Would a GCC optimize the memory use of this tuple or would it allocate additional space for a, b, c, d
variables?
In this case I don't see any reason why not, under the as-if rule the compiler only has to emulate the observable behavior of the program. A quick experiment using godbolt:
#include <tuple>
#include <cstdio>
void func( int x1, int x2,int x3, int x4)
{
std::tuple<int,int,int,int> t{x1,x2,x3,x4};
int a, b, c, d; // in real context these names would be meaningful
std::tie(a, b, c, d) = t;
printf( "%d %d %d %d\n", a, b, c, d ) ;
}
shows that gcc does indeed optimize it away:
func(int, int, int, int):
movl %ecx, %r8d
xorl %eax, %eax
movl %edx, %ecx
movl %esi, %edx
movl %edi, %esi
movl $.LC0, %edi
jmp printf
On the other hand if you used a address of t
and printed it out, we now have observable behavior which relies on t
existing (see it live):
printf( "%p\n", static_cast<void*>(&t) );
and we can see that gcc no longer optimizes away the t
:
movl %esi, 12(%rsp)
leaq 16(%rsp), %rsi
movd 12(%rsp), %xmm1
movl %edi, 12(%rsp)
movl $.LC0, %edi
movd 12(%rsp), %xmm2
movl %ecx, 12(%rsp)
movd 12(%rsp), %xmm0
movl %edx, 12(%rsp)
movd 12(%rsp), %xmm3
punpckldq %xmm2, %xmm1
punpckldq %xmm3, %xmm0
punpcklqdq %xmm1, %xmm0
At the end of the day you need to look at what the compiler generates and profile your code, in more complicated cases it may surprise you.
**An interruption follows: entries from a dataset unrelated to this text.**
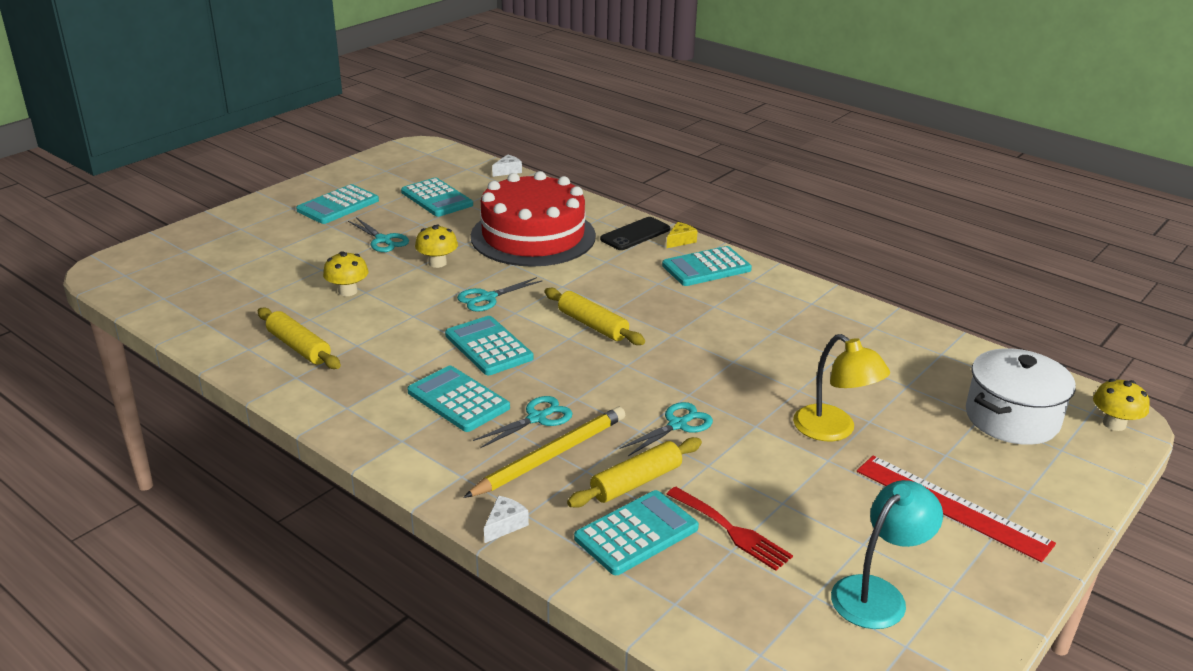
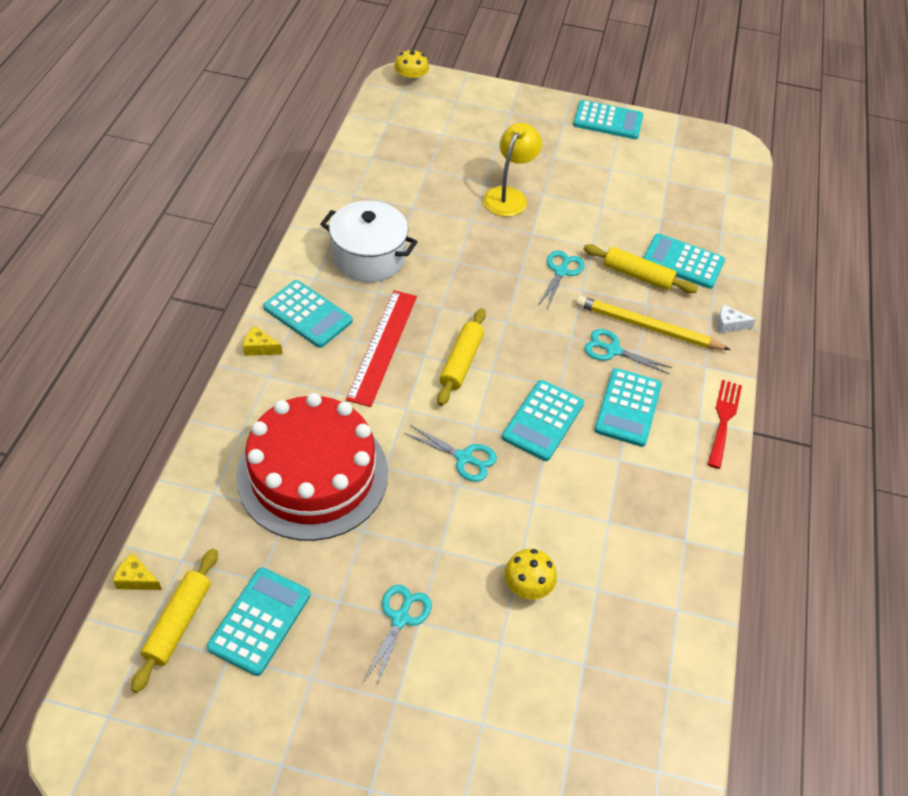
camera: 120 degrees left, 20 degrees up
yellow rolling pin [258,307,341,369] -> yellow rolling pin moved to [131,548,218,693]
turquoise calculator [296,184,379,224] -> turquoise calculator moved to [573,100,643,139]
yellow mushroom [415,225,458,268] -> none
white cheese [492,154,522,177] -> yellow cheese [113,553,162,590]
black phone [600,217,670,250] -> none
turquoise scissors [619,402,713,456] -> turquoise scissors turned 90 degrees clockwise [538,250,585,309]
red fork [666,487,793,571] -> red fork moved to [708,380,742,469]
turquoise lamp [831,480,943,629] -> none
red ruler [857,456,1056,562] -> red ruler moved to [346,290,417,407]
white pot [966,348,1076,445] -> white pot moved to [320,201,418,282]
Just because the compiler is allowed to do certain optimizations does not mean it will. I have looked at more complicated cases where the compiler does not do what I would expect with std::tuple
. godbolt is a very helpful tool here, I can not count how many optimizations assumptions I used to have that were upended by plugging in simple examples into godbolt.
Note, I typically use printf
in these examples because iostreams generates a lot of code that gets in the way of the example.